Mr Crossing was in the United Kingdom when World War II ended in Europe in May 1945, and was on leave in London at the time of Germany's surrender.
"It's hard to describe, everyone went a bit silly for three days straight." he said.
"No one went to bed and parties were happening left, right and centre, as you can imagine after six years of horrific conflict."
Mr Crossing was positioned in southern England as part of a RAAF squadron attached to the Royal Air Force's Coastal Command.
Half a world away, Mr Bedwell was stationed on the HMAS Ballarat in the Pacific Ocean, and once news of the war's end in Europe came through, he recalls "the skipper issuing each crew member a bottle of beer in celebration."
When the Japanese officially surrendered on September 2, 1945, marking an end to the war in the Pacific, Mr Bedwell was in Tokyo to witness it unfold.

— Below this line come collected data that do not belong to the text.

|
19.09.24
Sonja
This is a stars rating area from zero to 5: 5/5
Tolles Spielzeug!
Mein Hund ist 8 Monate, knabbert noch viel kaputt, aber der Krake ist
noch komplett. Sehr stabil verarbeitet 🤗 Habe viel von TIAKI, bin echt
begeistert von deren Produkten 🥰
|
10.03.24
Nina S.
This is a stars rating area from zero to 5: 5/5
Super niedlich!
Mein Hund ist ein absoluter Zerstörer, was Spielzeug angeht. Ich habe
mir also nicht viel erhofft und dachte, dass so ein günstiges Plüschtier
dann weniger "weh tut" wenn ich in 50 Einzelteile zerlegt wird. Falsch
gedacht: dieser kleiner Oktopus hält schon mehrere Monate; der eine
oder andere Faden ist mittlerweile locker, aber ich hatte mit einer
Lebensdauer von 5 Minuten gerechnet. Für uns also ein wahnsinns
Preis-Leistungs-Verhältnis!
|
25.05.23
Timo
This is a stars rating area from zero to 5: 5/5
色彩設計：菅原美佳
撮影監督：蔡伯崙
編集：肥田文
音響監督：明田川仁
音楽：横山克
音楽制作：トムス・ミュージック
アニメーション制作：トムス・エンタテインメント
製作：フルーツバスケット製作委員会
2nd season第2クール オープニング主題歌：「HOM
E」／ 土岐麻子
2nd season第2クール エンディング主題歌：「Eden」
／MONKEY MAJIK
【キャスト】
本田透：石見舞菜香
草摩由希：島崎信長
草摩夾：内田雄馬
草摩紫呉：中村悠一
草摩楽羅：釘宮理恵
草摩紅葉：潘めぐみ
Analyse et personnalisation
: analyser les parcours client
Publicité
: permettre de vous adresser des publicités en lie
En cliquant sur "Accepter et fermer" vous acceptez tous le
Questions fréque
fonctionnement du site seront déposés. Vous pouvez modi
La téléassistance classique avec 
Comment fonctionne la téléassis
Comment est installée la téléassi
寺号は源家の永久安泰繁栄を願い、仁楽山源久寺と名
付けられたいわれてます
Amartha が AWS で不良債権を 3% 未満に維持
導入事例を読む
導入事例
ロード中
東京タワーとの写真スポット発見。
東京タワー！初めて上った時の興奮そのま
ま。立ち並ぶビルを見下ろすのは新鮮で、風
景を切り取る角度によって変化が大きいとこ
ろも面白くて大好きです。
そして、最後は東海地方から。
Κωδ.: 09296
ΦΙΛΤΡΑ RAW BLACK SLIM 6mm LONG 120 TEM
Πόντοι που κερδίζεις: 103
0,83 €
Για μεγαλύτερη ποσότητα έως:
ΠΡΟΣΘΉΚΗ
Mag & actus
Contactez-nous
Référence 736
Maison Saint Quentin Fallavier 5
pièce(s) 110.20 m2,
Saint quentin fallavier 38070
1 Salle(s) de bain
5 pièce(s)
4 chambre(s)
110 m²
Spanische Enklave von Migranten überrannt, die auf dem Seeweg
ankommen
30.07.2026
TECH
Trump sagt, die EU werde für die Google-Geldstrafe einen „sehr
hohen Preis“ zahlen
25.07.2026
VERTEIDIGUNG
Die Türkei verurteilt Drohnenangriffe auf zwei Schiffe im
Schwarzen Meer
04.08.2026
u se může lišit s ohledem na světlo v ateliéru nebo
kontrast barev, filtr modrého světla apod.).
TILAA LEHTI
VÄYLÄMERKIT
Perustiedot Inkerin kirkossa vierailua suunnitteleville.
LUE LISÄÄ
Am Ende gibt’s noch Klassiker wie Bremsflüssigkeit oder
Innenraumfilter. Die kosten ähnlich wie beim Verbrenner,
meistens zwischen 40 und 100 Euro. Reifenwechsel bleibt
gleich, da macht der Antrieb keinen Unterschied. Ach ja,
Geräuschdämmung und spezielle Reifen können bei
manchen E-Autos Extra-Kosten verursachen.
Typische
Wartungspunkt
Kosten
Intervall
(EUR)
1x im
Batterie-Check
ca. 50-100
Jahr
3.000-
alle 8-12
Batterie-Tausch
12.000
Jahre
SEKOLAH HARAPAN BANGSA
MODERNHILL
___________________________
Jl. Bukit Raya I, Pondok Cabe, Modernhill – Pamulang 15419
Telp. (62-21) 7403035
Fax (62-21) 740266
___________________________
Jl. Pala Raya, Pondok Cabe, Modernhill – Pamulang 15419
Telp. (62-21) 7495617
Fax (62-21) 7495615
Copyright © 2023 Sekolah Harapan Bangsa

"I remember it well, the Yanks flew some 800 aircraft across Tokyo Bay in a victory formation," he said.
"We were anchored a mile away from the USS Missouri, where the signing of the surrender took place."
As members of two separate defence operations managing vastly different fronts, both men had strikingly different roles, with Mr Crossing patrolling the seas around the UK for German u-boats and Mr Bedwell deciphering communications critical to naval operations.
At the conclusion of the war, Mr Crossing said there were plenty of mixed emotions, with defence personnel both relieved to see an end to the conflict and sorrowful towards the heavy human toll.
"It was nice to be back, but we lost a lot of mates," he said.
"We lost one in four of the units I trained with in Parkes, and the RAAF squadrons attached to the RAF Bomber Command involved in air operations against Germany and Italy lost one in two."
"Around 35 per cent of RAAF war losses were young ones who earned their wings, but never made it overseas and fell victim to training exercises."
Mr Bedwell said it was the same case with the navy.
"There was 56 corvettes manned by the RAN during WWII, and the average age of naval officers was 19 years and eight months," he said.
"We had our fair share of losses during battles with the Japanese, but collisions and rough seas were known to cause casualties as well."
Both men didn't return home immediately at the end of the war; Mr Bedwell continued with mine-sweeping operations south of Hong Kong until December 1945.
Mr Crossing, on the other hand, experienced an interesting, off-the-record occurrence on the ship home from the UK.
"I was on the RMS Aquitania when we were barred from going ashore at Cape Town after disobeying an order to communicate with natives at Sierra Leone," he said.
"There was 5000 Australians on board and, after disobeying orders yet again, 4000 of us were greeted with a grand welcoming party in Cape Town."
"We technically mutinied, but the RAAF never reported it."
At 4pm most days over a scotch, both men continue to discuss their unique stories.